Jesus’ words in John 13:21 have often caused a lingering feeling of doubt in my heart: “Truly, truly I say to you, one of you will betray me”. How could one of Jesus’ disciples, one who loves him and follows him, turn on him like this? Could I, too, as someone who loves and follows Jesus, just as quickly deny him? What if my faith is not as firm as I think it is?
As we looked at John 13 a few weeks ago, we saw how the gospel paints a contrast between the hearts of two of Jesus’ disciples: Judas and Peter. When Judas takes the bread that Jesus has dipped into the wine and he leaves the Passover table to go out into the darkness of night and betray Jesus, he hasn’t suddenly stopped trusting or loving Jesus. He never truly trusted and loved him. John 6:64 shows us that Jesus always knew who it was that would betray him, and it was one who never believed in the first place.
Judas isn’t a loyal follower of Jesus, who has been unluckily designated as the one to have his faith removed from him to play the part of the evil betrayer.

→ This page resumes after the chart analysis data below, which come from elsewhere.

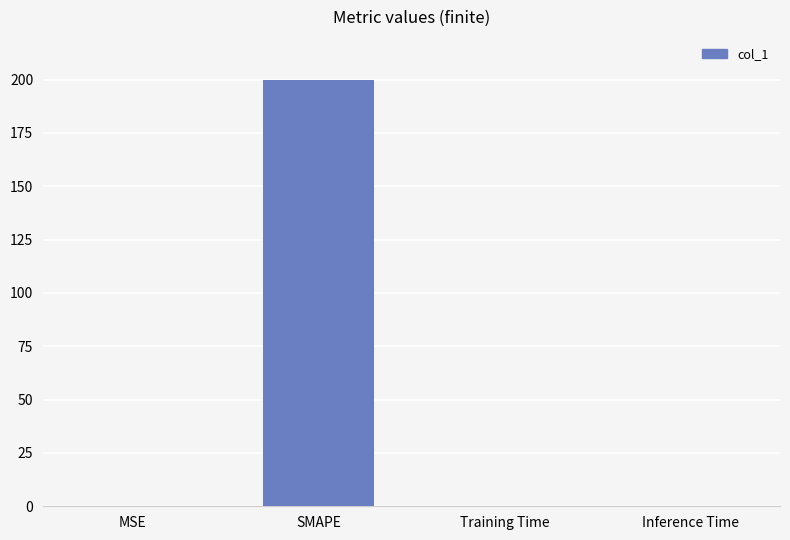

Is it true that the value at SMAPE is 200.0?

True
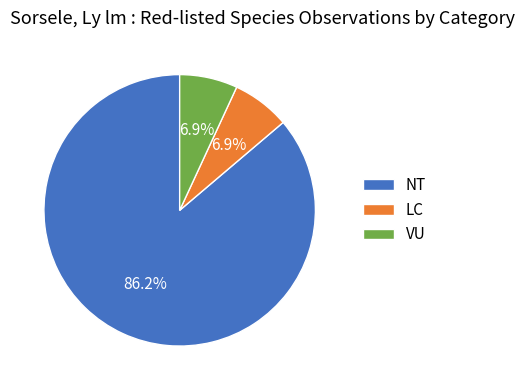

What is the majority slice?

NT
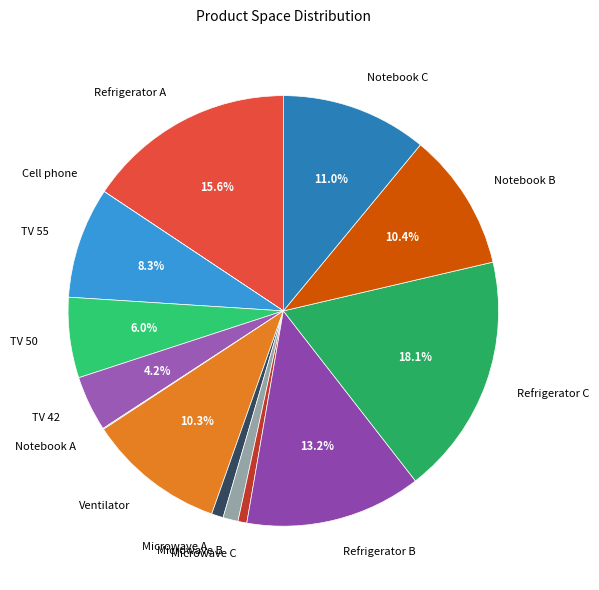

Which slice is the largest?

Refrigerator C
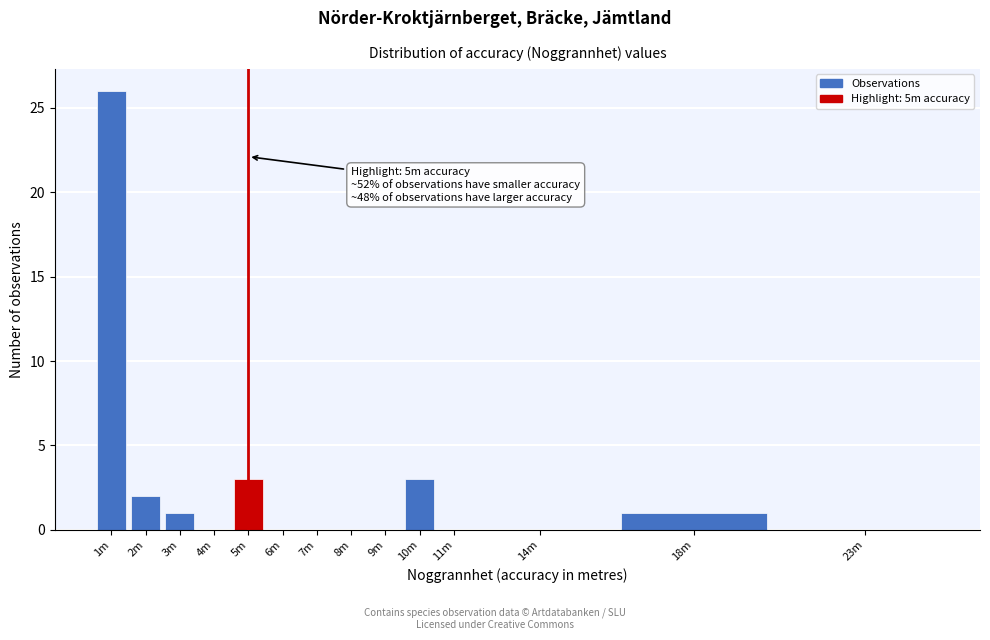

Reading left to right, list all the values displayed in this chart.

1m=26	2m=2	3m=1	4m=0	5m=3	6m=0	7m=0	8m=0	9m=0	10m=3	11m=0	14m=0	18m=1	23m=0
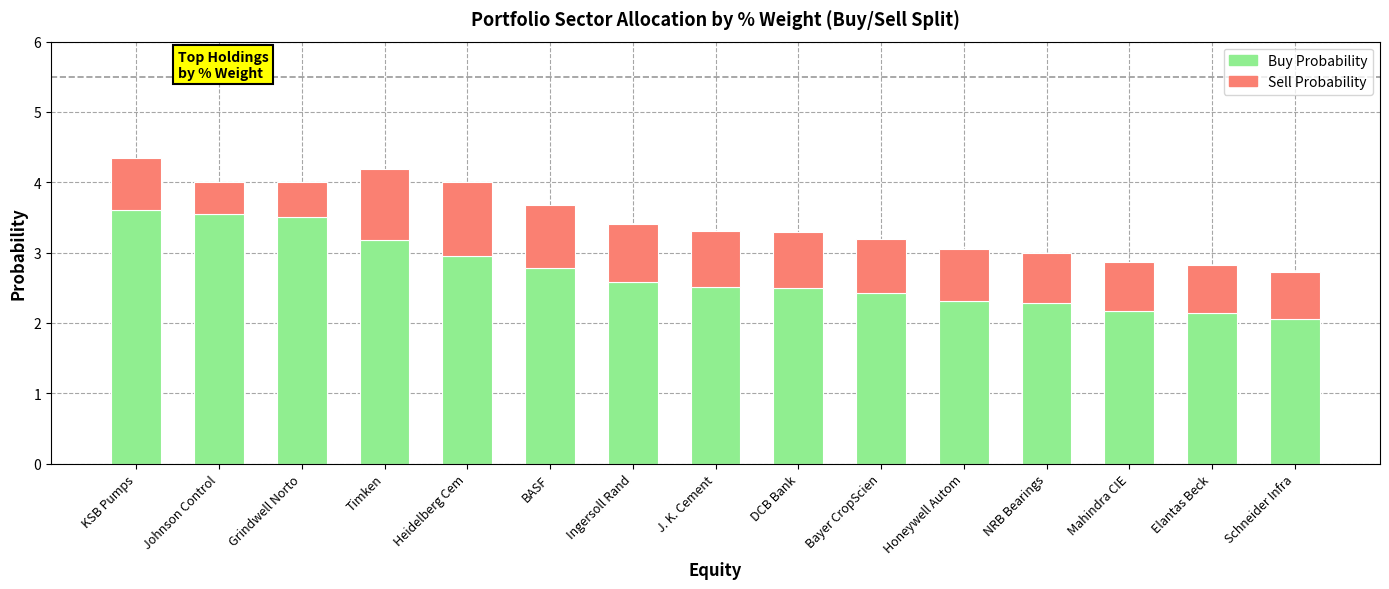

The Buy Probability series shows 3.9 at BASF. True or false?

False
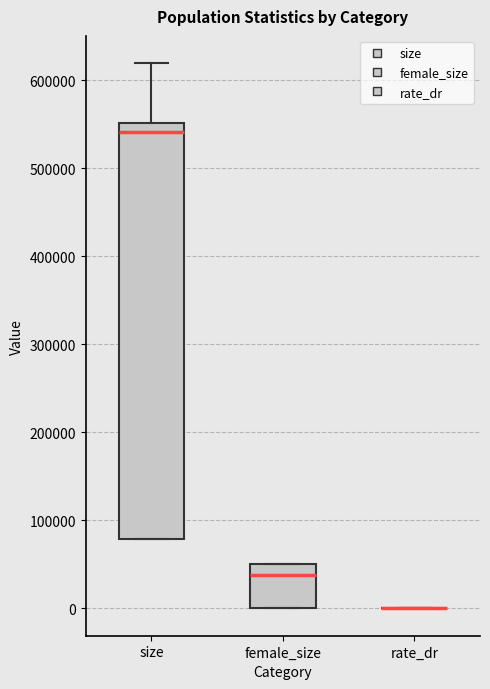

Reading left to right, transcribe this box plot: for each box, give where its median line is, the range the box spans, and where its two whiskers end, as read against the y-axis. The values are not printed on the chart, so give them approximately, as read against the axis.

size: median 540000, box 80000 to 550000, whiskers 80000 to 620000
female_size: median 40000, box 0 to 50000, whiskers 0 to 50000
rate_dr: box collapsed to a line at 0, whiskers 0 to 0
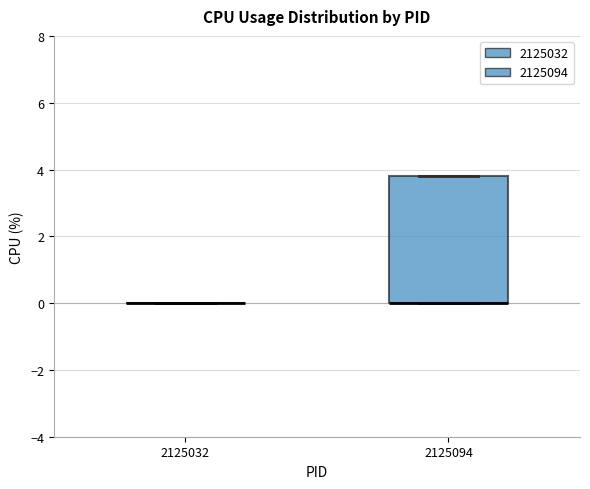

Reading left to right, transcribe this box plot: for each box, give where its median line is, the range the box spans, and where its two whiskers end, as read against the y-axis. The values are not printed on the chart, so give them approximately, as read against the axis.

2125032: box collapsed to a line at 0.0, whiskers 0.0 to 0.0
2125094: median 0.0 (drawn on the box's lower edge), box 0.0 to 3.8, whiskers 0.0 to 3.8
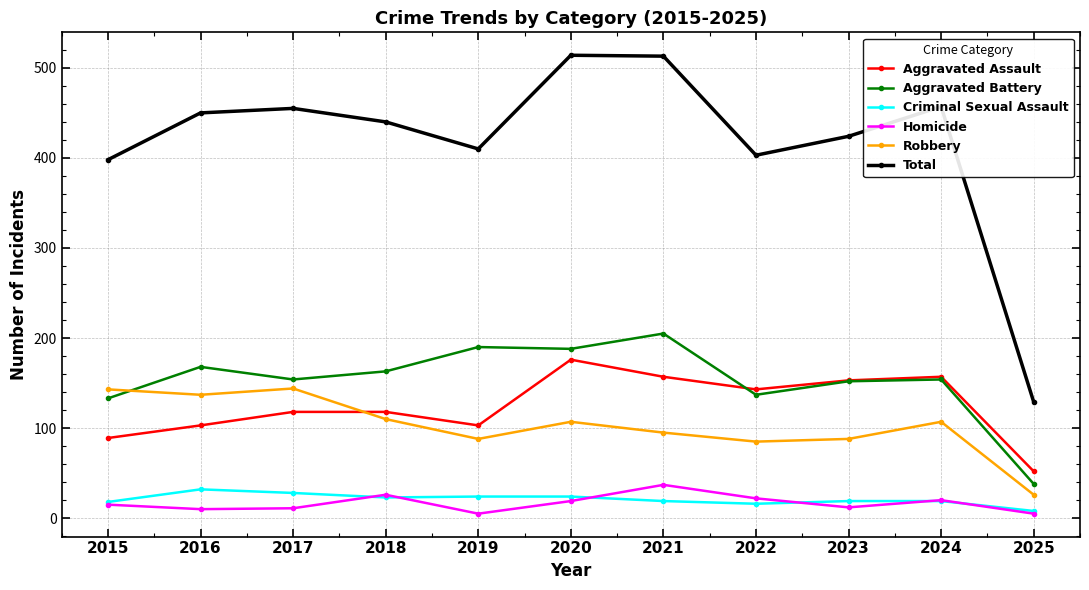

True or false: Homicide has more than 0 points higher than both neighbors.

True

He betrays Jesus because he never believed that Jesus was the Christ, the Son of God, the promised Messiah, and everything he has said about his identity and purpose in the gospel up to this point. Judas had reason to fear, because he had no faith in the saving power of God, and chose to ignore the salvation offered to him. If we are prone to fearing that Jesus would cause us to betray him, or that our faith isn’t as real as we think, we need to remember that Judas would never have had those fears because he had no faith in Christ.
Peter, in his sinfulness, will betray Jesus too, as Jesus himself tells him in John 13:38: “Truly, truly, I say to you, the cock will not crow till you have denied me three times''. Jesus begins with the same “truly, truly” that he speaks to Judas in 13:21, but these awful words to Peter are quickly followed by words of comfort - “let not your hearts be troubled”. Jesus knows that Peter will fail him and let him down, but he is to take heart, for Jesus will prepare a place for him in his Father’s house. His denial is not because of unbelief, it is because of his human weakness, but there is abundant grace for him! Jesus does not shut him out of the promised rest that is given to his people.
Could we, too, as those who love and follow Jesus, deny him? Yes. We might not betray him, but we do let him down and fail him and deny his Lordship over our lives. Wonderfully, just as Peter is, we are still promised a place in our Father’s house. If we truly believe in Christ our Saviour, we will not be cast out like Judas into the darkness of night, but will be forgiven and welcomed back into our Father’s arms.
Blessed assurance, Jesus is mine!
Oh, what a foretaste of glory divine!